*** Opening DATA ***

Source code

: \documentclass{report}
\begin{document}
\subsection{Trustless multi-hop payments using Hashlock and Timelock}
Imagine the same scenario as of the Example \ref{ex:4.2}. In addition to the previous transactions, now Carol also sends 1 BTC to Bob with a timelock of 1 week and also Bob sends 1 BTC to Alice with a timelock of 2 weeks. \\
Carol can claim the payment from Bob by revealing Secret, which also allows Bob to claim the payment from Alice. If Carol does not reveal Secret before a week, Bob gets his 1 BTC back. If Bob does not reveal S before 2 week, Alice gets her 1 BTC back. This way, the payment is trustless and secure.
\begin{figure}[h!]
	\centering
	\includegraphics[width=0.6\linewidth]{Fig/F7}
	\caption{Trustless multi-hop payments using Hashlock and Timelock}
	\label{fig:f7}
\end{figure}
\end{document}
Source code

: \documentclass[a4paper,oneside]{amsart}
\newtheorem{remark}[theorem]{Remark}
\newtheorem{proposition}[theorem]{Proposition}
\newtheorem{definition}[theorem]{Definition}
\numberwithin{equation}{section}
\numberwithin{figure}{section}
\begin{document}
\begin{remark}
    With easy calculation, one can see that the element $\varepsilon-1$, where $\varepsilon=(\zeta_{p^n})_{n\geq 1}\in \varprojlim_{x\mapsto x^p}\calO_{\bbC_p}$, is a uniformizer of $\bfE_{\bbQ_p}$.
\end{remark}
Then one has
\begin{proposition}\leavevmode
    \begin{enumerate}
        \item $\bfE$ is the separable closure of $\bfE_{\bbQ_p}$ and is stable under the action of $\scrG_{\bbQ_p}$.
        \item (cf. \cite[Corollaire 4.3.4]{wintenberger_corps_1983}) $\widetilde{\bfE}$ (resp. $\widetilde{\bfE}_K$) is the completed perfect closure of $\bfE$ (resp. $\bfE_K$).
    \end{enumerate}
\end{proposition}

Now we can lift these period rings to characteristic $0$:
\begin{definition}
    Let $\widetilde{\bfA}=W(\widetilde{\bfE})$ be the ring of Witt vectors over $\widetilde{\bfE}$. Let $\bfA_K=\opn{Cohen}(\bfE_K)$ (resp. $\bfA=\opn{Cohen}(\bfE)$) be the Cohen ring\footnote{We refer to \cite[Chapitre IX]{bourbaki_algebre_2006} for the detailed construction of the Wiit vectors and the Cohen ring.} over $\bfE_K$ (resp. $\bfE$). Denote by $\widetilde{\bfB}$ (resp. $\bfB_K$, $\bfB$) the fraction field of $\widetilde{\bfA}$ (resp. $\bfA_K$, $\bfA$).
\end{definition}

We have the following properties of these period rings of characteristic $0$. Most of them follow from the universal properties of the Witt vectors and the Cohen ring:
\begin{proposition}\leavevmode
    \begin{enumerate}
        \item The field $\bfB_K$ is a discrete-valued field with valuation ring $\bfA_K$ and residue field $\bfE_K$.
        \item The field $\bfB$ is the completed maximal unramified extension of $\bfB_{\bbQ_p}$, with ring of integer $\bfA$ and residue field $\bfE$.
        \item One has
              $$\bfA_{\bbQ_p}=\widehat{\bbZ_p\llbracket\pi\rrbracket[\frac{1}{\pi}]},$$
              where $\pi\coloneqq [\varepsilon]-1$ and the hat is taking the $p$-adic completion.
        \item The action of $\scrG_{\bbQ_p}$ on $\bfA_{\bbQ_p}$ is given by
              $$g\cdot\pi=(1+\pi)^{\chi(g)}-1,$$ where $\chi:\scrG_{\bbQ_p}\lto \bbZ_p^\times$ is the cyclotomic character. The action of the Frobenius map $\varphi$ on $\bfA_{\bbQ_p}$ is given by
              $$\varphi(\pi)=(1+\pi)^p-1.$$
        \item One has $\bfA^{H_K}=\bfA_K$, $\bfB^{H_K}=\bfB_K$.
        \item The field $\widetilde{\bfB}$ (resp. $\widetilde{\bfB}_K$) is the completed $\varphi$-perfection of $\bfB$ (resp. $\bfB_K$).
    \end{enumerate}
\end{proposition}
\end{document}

*** Closing DATA ***

[ACTIVITY]:
Show all of the lines above in which "remark" is present.

[RESPONSE AREA]:
\newtheorem{remark}[theorem]{Remark}
\begin{remark}
\end{remark}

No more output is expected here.